Machete, de Robert Rodriguez e Ethan Maniquis (EUA, 2010)
por Filipe Furtado

Celebrando o mito

No seu melhor, o cinema de Robert Rodriguez costura com precisão dois elementos: o cinema como arte popular, com ênfase nas suas tradições mais vulgares; e o mito, também no que ele tem de mais popular. Quando o cinema de Rodriguez pulsa com mais força, estas duas vertentes se unem para algo muito maior que o mero pastiche/homenagem pelo qual o cineasta mexicano é famoso. Se Machete é o melhor filme de Robert Rodriguez desde Era Uma Vez no México, é justamente porque ele, desde então, não encontrara material tão propício para costurar estes dois elementos.

A origem de Machete é conhecida de todos: um falso trailer de filme B que Rodriguez dirigiu para o projeto Grindhouse. A partir de tal material, seria muito fácil produzir um pastiche de um ideal de cinema B como seu próprio Planeta Terror. Mas qual o ponto de tal exercício se o mesmo já havia se resolvido perfeitamente num curta-metragem de dois minutos? Um filme menor ignoraria completamente esta questão e só repetiria em 80-90 minutos uma piada que dificilmente sustentaria mais de quinze (e já se resolvera em somente dois), mas Rodriguez (que aqui co-assina o filme com seu montador Ethan Maniquis) busca algo muito diferente.
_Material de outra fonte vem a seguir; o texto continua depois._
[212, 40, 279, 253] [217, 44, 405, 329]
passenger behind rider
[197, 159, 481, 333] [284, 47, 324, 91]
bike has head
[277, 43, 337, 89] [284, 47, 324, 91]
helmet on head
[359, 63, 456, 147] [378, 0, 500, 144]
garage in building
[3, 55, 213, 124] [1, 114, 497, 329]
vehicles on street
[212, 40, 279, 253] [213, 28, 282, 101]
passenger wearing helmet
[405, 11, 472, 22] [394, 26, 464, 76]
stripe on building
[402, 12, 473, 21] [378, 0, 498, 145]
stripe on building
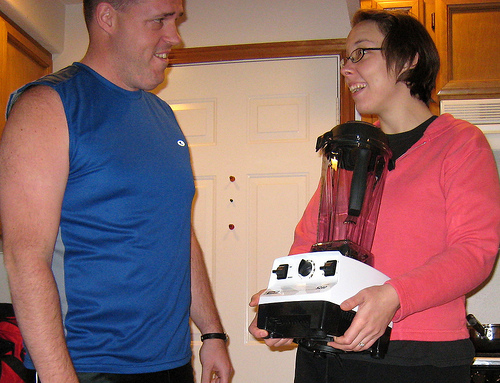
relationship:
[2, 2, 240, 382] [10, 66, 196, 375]
man wearing shirt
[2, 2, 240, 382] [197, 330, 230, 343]
man wearing watch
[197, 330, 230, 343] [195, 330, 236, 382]
watch on left hand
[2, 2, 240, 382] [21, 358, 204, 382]
man wearing pants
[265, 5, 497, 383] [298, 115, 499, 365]
woman wearing sweater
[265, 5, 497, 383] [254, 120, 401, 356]
woman holding blender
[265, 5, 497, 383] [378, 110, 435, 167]
woman wearing shirt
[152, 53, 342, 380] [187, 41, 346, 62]
door has frame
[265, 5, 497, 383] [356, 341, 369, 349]
woman wearing ring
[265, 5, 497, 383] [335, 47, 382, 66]
woman wearing glasses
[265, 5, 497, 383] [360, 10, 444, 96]
woman has hair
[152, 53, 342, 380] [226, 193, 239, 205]
door has peep hole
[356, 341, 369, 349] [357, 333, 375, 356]
ring on finger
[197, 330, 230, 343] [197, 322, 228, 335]
watch on wrist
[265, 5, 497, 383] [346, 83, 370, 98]
woman has open mouth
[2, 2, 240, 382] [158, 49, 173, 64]
man has open mouth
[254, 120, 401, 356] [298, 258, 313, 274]
blender has knob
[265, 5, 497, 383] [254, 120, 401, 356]
woman hold appliance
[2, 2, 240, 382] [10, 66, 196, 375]
man wearing muscle shirt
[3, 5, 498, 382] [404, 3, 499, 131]
people standing in kitchen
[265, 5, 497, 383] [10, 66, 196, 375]
woman wearing shirt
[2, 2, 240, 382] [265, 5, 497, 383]
man staring at woman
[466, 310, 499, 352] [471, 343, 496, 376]
pot on stove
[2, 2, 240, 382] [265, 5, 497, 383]
man standing by woman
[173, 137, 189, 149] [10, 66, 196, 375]
logo on shirt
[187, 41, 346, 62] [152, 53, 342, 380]
trim around door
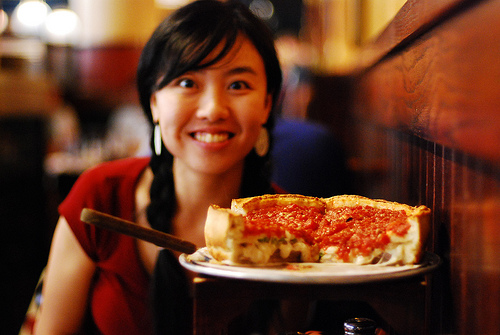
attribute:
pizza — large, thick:
[204, 190, 431, 268]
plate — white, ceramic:
[176, 243, 431, 283]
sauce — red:
[243, 203, 411, 256]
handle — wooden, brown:
[75, 203, 200, 256]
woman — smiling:
[32, 1, 294, 335]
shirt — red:
[57, 152, 298, 333]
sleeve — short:
[55, 156, 108, 262]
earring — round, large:
[150, 121, 165, 161]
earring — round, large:
[254, 121, 272, 157]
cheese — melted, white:
[241, 236, 409, 269]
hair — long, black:
[131, 5, 284, 334]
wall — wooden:
[334, 4, 497, 332]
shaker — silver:
[338, 313, 378, 334]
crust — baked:
[200, 200, 243, 266]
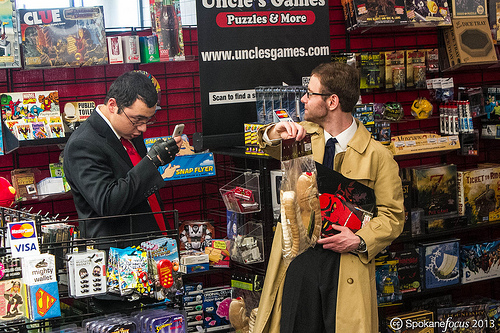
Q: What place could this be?
A: It is a store.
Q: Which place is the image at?
A: It is at the store.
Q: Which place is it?
A: It is a store.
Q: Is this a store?
A: Yes, it is a store.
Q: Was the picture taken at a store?
A: Yes, it was taken in a store.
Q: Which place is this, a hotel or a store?
A: It is a store.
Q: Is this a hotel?
A: No, it is a store.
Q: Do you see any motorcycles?
A: No, there are no motorcycles.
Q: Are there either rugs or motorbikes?
A: No, there are no motorbikes or rugs.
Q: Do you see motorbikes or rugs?
A: No, there are no motorbikes or rugs.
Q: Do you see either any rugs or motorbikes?
A: No, there are no motorbikes or rugs.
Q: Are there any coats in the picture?
A: Yes, there is a coat.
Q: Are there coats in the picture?
A: Yes, there is a coat.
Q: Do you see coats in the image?
A: Yes, there is a coat.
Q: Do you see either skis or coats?
A: Yes, there is a coat.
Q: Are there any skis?
A: No, there are no skis.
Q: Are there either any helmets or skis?
A: No, there are no skis or helmets.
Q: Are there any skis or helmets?
A: No, there are no skis or helmets.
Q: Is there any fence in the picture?
A: No, there are no fences.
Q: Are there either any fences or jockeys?
A: No, there are no fences or jockeys.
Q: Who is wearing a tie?
A: The man is wearing a tie.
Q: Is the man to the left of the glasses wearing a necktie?
A: Yes, the man is wearing a necktie.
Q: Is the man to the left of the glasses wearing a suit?
A: No, the man is wearing a necktie.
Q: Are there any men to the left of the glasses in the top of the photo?
A: Yes, there is a man to the left of the glasses.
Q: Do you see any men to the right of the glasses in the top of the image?
A: No, the man is to the left of the glasses.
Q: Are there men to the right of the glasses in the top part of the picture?
A: No, the man is to the left of the glasses.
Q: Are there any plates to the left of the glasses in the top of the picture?
A: No, there is a man to the left of the glasses.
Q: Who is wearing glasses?
A: The man is wearing glasses.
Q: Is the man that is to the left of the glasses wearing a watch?
A: Yes, the man is wearing a watch.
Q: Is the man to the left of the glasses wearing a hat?
A: No, the man is wearing a watch.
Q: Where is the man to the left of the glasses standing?
A: The man is standing in the store.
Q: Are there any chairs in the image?
A: No, there are no chairs.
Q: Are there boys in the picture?
A: No, there are no boys.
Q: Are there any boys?
A: No, there are no boys.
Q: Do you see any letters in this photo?
A: Yes, there are letters.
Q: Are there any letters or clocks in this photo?
A: Yes, there are letters.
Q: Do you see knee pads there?
A: No, there are no knee pads.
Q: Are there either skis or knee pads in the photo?
A: No, there are no knee pads or skis.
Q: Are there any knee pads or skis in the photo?
A: No, there are no knee pads or skis.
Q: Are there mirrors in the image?
A: No, there are no mirrors.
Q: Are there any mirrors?
A: No, there are no mirrors.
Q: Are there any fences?
A: No, there are no fences.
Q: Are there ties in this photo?
A: Yes, there is a tie.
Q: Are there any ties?
A: Yes, there is a tie.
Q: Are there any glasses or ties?
A: Yes, there is a tie.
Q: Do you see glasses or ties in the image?
A: Yes, there is a tie.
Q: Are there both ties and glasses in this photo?
A: Yes, there are both a tie and glasses.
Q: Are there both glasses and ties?
A: Yes, there are both a tie and glasses.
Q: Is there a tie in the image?
A: Yes, there is a tie.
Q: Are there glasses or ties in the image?
A: Yes, there is a tie.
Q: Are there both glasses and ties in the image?
A: Yes, there are both a tie and glasses.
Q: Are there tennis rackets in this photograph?
A: No, there are no tennis rackets.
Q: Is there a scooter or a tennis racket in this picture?
A: No, there are no rackets or scooters.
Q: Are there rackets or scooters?
A: No, there are no rackets or scooters.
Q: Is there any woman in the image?
A: No, there are no women.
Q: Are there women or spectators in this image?
A: No, there are no women or spectators.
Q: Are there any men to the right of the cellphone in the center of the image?
A: Yes, there is a man to the right of the cellphone.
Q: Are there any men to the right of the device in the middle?
A: Yes, there is a man to the right of the cellphone.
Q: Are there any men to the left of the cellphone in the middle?
A: No, the man is to the right of the mobile phone.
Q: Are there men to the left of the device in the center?
A: No, the man is to the right of the mobile phone.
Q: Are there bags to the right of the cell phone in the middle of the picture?
A: No, there is a man to the right of the mobile phone.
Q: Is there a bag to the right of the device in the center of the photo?
A: No, there is a man to the right of the mobile phone.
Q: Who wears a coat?
A: The man wears a coat.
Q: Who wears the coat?
A: The man wears a coat.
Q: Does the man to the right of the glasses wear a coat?
A: Yes, the man wears a coat.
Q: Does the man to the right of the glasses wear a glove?
A: No, the man wears a coat.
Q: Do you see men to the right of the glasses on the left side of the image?
A: Yes, there is a man to the right of the glasses.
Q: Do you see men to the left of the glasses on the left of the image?
A: No, the man is to the right of the glasses.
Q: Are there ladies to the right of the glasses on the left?
A: No, there is a man to the right of the glasses.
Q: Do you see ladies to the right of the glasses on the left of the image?
A: No, there is a man to the right of the glasses.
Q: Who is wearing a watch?
A: The man is wearing a watch.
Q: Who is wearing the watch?
A: The man is wearing a watch.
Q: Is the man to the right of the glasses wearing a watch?
A: Yes, the man is wearing a watch.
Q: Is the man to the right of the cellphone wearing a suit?
A: No, the man is wearing a watch.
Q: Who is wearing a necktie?
A: The man is wearing a necktie.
No lugar do pastiche fácil, Machete constrói sua ficção justamente a partir do princípio de pegar aquela figura do falso trailer e dar-lhe uma estatura diferente. Machete é um filme pautado sobre o mito do herói mexicano, um herói próprio de Rodriguez calcado a partir da cultura popular que ele consumiu ao longo dos anos, mas maior do que ela. Este processo fica claro quando observamos a função das seqüências iniciais, com Machete ainda policial fracassando numa missão e vendo sua esposa ser decapitada. Um ponto de partida típico para um filme de vingança, mas que serve a Machete só como base da sua origem: a morte da esposa lhe marca, mas nunca é usada como base para seus atos posteriores; o que move Machete é a necessidade da ação seguinte e não um desejo por corrigir o passado.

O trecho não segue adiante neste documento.